Перепишите без изменений строки записей, начиная с самой первой и заканчивая строкой с «Sin categoría» включительно.
+++ Извлечённые данные +++
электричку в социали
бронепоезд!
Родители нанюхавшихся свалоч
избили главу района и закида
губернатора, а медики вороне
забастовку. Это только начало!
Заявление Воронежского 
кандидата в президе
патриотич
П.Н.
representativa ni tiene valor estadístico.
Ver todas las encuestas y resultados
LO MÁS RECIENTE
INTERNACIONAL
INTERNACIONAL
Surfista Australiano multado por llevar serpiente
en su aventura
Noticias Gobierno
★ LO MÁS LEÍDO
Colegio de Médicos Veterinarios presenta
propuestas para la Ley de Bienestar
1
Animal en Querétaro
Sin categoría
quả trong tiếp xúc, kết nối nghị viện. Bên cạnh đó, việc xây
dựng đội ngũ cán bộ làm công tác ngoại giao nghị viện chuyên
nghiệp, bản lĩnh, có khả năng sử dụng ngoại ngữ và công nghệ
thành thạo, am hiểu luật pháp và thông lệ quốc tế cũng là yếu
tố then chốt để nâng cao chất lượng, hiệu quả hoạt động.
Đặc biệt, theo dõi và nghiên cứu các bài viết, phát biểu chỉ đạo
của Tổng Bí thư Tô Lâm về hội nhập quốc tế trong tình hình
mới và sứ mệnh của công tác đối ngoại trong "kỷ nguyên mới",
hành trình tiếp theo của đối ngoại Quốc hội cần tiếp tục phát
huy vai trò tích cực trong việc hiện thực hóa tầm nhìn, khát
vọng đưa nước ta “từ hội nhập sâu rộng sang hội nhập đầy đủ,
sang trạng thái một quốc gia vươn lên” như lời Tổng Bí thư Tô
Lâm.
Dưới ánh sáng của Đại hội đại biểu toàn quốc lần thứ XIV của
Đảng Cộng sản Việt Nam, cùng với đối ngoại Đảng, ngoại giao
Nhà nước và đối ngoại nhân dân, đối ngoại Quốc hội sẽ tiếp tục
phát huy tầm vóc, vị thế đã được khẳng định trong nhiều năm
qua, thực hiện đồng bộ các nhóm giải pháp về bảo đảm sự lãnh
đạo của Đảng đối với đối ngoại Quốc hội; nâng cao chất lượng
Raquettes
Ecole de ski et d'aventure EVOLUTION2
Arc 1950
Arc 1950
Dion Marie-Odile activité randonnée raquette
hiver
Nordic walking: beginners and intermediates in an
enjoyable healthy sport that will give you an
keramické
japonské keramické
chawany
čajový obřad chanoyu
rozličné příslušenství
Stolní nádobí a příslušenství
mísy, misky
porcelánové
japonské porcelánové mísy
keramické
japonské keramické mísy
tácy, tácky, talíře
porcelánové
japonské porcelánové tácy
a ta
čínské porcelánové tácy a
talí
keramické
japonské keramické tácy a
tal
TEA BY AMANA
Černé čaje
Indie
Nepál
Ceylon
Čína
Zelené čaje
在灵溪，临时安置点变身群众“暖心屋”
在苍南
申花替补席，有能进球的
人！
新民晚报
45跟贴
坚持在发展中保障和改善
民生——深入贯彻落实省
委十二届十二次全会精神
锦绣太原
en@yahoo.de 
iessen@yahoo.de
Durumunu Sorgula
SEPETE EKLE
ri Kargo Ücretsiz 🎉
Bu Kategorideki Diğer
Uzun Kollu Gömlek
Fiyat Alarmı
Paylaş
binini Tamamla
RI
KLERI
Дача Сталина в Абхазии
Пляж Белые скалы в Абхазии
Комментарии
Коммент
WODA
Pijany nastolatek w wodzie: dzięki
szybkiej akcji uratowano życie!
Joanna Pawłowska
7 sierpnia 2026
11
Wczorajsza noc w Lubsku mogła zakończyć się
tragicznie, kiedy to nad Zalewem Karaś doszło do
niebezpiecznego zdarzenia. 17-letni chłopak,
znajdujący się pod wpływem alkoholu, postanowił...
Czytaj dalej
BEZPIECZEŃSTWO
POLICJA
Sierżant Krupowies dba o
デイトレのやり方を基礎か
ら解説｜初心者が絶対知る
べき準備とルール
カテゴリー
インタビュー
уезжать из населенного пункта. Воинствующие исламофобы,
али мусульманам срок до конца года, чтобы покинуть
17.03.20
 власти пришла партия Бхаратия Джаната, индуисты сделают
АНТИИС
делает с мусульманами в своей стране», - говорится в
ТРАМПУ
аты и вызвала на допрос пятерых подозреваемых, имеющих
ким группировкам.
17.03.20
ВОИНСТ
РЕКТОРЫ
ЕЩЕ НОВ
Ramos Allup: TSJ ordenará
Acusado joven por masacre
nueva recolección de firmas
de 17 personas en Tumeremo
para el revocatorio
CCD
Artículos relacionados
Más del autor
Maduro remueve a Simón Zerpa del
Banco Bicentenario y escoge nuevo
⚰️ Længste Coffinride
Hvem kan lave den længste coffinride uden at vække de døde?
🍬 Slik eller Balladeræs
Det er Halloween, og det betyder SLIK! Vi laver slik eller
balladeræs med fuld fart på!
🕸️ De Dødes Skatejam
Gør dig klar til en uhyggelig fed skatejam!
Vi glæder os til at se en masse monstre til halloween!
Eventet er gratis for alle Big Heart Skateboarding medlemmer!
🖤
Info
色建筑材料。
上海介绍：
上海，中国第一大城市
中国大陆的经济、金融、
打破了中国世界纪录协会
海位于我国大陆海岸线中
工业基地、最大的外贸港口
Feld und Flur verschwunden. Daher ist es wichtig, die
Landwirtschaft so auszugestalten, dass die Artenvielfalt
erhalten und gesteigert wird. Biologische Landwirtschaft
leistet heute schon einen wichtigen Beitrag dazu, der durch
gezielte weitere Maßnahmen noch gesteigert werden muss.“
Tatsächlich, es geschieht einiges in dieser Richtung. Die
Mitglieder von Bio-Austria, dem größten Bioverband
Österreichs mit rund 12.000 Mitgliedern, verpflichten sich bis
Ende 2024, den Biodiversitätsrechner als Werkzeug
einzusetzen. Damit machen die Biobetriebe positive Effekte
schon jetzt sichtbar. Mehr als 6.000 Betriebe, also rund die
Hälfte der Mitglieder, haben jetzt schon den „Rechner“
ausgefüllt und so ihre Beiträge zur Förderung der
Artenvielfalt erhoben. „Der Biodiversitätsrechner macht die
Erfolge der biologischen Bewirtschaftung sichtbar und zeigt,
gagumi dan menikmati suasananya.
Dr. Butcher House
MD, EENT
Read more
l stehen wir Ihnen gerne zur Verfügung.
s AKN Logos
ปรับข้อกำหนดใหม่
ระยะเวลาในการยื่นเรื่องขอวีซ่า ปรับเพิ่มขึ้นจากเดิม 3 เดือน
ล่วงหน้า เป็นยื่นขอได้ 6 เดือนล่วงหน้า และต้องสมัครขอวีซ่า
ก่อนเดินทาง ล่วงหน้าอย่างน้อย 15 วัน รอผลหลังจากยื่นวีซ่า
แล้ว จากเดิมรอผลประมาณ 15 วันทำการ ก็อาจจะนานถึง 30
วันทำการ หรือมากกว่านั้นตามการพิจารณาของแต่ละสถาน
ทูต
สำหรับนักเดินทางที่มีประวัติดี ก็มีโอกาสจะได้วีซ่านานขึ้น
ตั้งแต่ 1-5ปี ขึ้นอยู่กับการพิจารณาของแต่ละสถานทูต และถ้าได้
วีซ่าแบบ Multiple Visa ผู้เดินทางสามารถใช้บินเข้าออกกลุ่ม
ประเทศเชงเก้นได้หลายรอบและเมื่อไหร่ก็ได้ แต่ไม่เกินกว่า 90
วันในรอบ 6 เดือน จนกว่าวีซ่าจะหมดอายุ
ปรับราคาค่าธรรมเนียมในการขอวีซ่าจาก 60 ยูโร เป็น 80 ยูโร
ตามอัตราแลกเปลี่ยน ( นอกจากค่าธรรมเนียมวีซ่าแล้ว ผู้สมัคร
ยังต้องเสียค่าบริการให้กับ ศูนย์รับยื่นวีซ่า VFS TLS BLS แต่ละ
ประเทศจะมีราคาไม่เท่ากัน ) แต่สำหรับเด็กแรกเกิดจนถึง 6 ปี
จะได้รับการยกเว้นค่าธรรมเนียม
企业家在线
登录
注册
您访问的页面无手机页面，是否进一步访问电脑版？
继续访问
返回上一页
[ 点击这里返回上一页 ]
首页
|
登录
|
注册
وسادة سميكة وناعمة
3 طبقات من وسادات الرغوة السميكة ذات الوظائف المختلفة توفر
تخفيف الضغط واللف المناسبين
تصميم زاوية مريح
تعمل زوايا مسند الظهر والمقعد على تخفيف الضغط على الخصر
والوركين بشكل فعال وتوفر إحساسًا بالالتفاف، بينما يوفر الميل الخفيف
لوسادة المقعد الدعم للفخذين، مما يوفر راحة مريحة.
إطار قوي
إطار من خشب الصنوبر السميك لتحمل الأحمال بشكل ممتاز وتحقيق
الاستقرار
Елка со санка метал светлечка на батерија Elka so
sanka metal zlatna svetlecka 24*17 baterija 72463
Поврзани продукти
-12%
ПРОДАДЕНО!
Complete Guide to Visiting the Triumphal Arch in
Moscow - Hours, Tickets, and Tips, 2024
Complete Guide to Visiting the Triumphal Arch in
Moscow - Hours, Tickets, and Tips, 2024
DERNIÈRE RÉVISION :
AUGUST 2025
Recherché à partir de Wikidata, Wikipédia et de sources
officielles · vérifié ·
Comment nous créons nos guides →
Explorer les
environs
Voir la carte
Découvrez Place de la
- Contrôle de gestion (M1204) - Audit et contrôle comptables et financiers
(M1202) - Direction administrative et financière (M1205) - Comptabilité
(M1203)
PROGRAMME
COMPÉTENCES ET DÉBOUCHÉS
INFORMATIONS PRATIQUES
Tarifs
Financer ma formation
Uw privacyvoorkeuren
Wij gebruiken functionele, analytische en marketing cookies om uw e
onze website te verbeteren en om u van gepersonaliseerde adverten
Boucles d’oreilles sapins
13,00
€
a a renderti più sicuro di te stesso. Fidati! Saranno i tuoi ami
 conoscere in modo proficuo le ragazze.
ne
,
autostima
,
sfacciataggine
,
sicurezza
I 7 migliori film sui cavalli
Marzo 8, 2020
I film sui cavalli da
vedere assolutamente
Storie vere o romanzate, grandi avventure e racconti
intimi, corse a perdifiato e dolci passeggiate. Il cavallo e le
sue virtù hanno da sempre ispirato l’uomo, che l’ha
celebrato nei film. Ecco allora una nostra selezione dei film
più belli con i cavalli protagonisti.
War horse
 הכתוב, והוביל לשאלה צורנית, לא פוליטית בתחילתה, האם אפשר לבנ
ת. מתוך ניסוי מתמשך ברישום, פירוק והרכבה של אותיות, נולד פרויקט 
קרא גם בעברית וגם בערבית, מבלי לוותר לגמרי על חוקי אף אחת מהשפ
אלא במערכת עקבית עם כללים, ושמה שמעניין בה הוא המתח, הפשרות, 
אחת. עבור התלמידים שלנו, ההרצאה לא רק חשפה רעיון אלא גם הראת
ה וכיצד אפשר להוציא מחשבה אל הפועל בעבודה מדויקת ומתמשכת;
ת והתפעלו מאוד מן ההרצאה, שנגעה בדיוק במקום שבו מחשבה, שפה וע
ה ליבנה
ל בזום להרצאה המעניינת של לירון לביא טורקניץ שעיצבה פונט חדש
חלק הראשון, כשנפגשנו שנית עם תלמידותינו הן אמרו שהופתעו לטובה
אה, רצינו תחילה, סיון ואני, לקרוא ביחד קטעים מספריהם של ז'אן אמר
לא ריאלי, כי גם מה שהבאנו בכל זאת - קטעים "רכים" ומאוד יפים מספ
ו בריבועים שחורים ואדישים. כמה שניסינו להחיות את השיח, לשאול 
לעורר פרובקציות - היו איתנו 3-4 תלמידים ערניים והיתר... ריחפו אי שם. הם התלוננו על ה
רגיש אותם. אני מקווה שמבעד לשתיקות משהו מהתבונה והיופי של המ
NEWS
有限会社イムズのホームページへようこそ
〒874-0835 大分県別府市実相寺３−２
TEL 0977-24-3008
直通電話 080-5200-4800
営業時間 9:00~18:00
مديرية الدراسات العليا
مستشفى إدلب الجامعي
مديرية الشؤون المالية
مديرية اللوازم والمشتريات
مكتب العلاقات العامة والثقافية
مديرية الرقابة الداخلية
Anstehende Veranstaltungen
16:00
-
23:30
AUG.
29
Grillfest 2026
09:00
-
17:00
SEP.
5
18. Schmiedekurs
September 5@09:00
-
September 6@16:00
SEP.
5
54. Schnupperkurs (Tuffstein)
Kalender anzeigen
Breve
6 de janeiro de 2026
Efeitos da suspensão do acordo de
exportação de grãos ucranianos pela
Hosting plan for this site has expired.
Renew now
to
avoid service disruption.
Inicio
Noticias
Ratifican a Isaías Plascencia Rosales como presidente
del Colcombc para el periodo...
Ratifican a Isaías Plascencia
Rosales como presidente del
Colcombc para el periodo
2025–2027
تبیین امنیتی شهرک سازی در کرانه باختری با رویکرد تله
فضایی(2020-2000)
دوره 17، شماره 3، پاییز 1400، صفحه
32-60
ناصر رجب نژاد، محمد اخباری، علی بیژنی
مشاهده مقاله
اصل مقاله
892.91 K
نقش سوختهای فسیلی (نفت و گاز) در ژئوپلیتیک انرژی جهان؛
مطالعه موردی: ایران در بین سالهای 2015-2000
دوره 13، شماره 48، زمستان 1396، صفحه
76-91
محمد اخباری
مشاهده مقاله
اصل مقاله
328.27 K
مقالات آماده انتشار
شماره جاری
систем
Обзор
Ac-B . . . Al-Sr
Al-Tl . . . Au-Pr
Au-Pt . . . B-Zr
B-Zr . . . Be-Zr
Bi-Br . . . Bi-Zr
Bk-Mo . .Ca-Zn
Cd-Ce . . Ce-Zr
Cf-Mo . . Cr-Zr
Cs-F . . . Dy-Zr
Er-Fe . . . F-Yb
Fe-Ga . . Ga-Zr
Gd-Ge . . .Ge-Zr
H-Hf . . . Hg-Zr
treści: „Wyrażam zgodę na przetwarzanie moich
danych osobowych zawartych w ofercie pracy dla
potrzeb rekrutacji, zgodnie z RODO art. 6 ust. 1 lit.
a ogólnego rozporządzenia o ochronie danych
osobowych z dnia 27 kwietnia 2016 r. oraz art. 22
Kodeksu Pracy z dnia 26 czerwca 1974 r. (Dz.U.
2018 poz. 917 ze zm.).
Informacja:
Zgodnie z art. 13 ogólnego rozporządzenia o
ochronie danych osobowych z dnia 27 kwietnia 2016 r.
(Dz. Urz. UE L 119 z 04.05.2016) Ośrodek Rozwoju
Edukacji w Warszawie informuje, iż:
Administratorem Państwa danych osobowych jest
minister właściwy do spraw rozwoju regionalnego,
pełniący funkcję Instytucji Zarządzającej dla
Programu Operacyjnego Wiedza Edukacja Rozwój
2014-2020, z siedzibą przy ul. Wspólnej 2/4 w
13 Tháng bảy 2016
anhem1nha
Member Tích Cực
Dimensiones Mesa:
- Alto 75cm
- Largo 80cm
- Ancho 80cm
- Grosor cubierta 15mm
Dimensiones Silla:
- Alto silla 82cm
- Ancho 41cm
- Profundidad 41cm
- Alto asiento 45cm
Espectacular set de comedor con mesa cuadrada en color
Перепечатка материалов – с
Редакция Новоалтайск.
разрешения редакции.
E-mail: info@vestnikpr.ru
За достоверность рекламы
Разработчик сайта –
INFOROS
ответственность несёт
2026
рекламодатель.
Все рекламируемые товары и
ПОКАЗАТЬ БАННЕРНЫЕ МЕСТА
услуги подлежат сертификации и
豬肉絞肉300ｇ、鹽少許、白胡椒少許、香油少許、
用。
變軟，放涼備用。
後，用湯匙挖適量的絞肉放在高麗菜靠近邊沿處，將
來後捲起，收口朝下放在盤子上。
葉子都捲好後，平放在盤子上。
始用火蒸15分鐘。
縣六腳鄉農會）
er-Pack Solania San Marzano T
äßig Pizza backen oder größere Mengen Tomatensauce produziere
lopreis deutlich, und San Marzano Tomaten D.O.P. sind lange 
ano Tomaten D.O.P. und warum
+++
- _Результат_:
электричку в социали
бронепоезд!
Родители нанюхавшихся свалоч
избили главу района и закида
губернатора, а медики вороне
забастовку. Это только начало!
Заявление Воронежского 
кандидата в президе
патриотич
П.Н.
representativa ni tiene valor estadístico.
Ver todas las encuestas y resultados
LO MÁS RECIENTE
INTERNACIONAL
INTERNACIONAL
Surfista Australiano multado por llevar serpiente
en su aventura
Noticias Gobierno
★ LO MÁS LEÍDO
Colegio de Médicos Veterinarios presenta
propuestas para la Ley de Bienestar
1
Animal en Querétaro
Sin categoría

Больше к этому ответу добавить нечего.